In the final analysis, we are between a rock and hard place: a finance minister that is not equipped for the job and a central bank governor that is stubborn, obstinate, old-fashioned and, most of all, wrong in his policy recommendations. The nation is crying out for positive monetary ideas to rescue this sinking ship, and intellectually redundant neoclassical mantras are not the answer; it is like getting a blacksmith to do in a lifetime what a good welder could do in a few days. There is no one-size-fits-all model of quantitative easing. The Bank of England used its £350bn to buy assets off banks in the hope that banks will go out and lend; they did not. They used the money to pare down their balance sheets.
The Japanese in QE one gave money back to consumers hoping that they would go out and spend, they did not; they saved the money. The US used their as a rescue fund to save banks such as Lehman Brothers and AIG, and to rescue the limping car industry; some of it has paid off, with the US being the only major economy growing, if slowly. And, the ECB used its power to underwrite southern European debt, with the expressed hope that it would stimulate their cramped economies; so far it has not.

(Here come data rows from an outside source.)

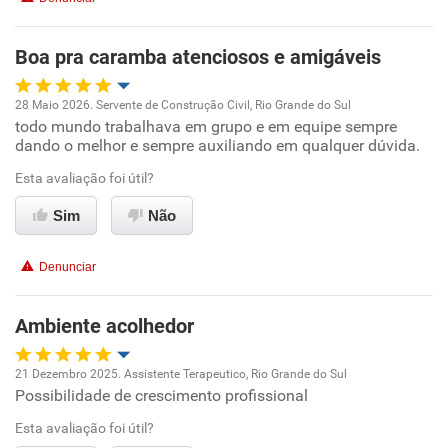
Benefícios
Boa pra caramba atenciosos e amigáveis
Recomenda esta empresa
28 Maio 2026. Servente de Construção Civil, Rio Grande do Sul
Recomenda a diretoria
todo mundo trabalhava em grupo e em equipe sempre
Oportunidade de promoção
dando o melhor e sempre auxiliando em qualquer dúvida.
Ambiente de trabalho
Esta avaliação foi útil?
Sim
Não
Conciliação com a vida familiar
Denunciar
Benefícios
Ambiente acolhedor
Recomenda esta empresa
Recomenda a diretoria
21 Dezembro 2025. Assistente Terapeutico, Rio Grande do Sul
Possibilidade de crescimento profissional
Oportunidade de promoção
Esta avaliação foi útil?
Ambiente de trabalho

In fact, eurozone problems are dragging down the German economy, which was largely built on the expert of luxury cars and high-quality machined goods. Germany also built an economy on lending to the Greeks, Portuguese and Spanish in order that they bought German-made goods.
One model that could be appropriate for Barbados, as I have suggested before, is that Bds$500m of the reserve fund can be used to stimulate the economy by putting $50m in to funding a small retail bank to support small business start-ups and households, providing residential mortgages, credit cards, motor and home and content insurance, all based on the balance sheet. Some of the money could also be used to fund a sovereign wealth fund which would be used as the hands-off investment vehicle for the state, taking an equity share in badly managed and money-losing small family-owned hotels with an expressed exit clause once they have returned to profitability.
And, in terms of job creation, making all entry level public sector job a job share for under 25-year-olds, and encouraging the private sector through fiscal incentives, to do likewise, on condition the new employees are not related to the owners of the enterprises or their relatives or friends. These are all ideas to stimulate the economy which seem to pass the central bank, and ministry of finance, by. Worrell’s reported claim that growth had to be driven by the private sector is mistaken; it should preferably be driven by the private sector, but there are three drivers of economies: consumers, corporates and government.
The US economy is currently being driven by consumers, who have returned to the market. If consumers are spending, corporates make money and spend on stock and machinery; they employ more workers who pay income tax and national insurance, they also save and try to improve their lives by repairing their homes etc; government tax take improves and the economy grows because of this activity.
If, however, there is a loss of confidence and a threat of being made redundant, consumers stop spending and save, corporates deleverage their inventories and stop hiring, they may even make existing staff redundant; government tax take drops. This is where the NeoKeynesian stimulus comes in by spending money on infrastructural improvements, thereby creating jobs, stimulating consuming spending, etc.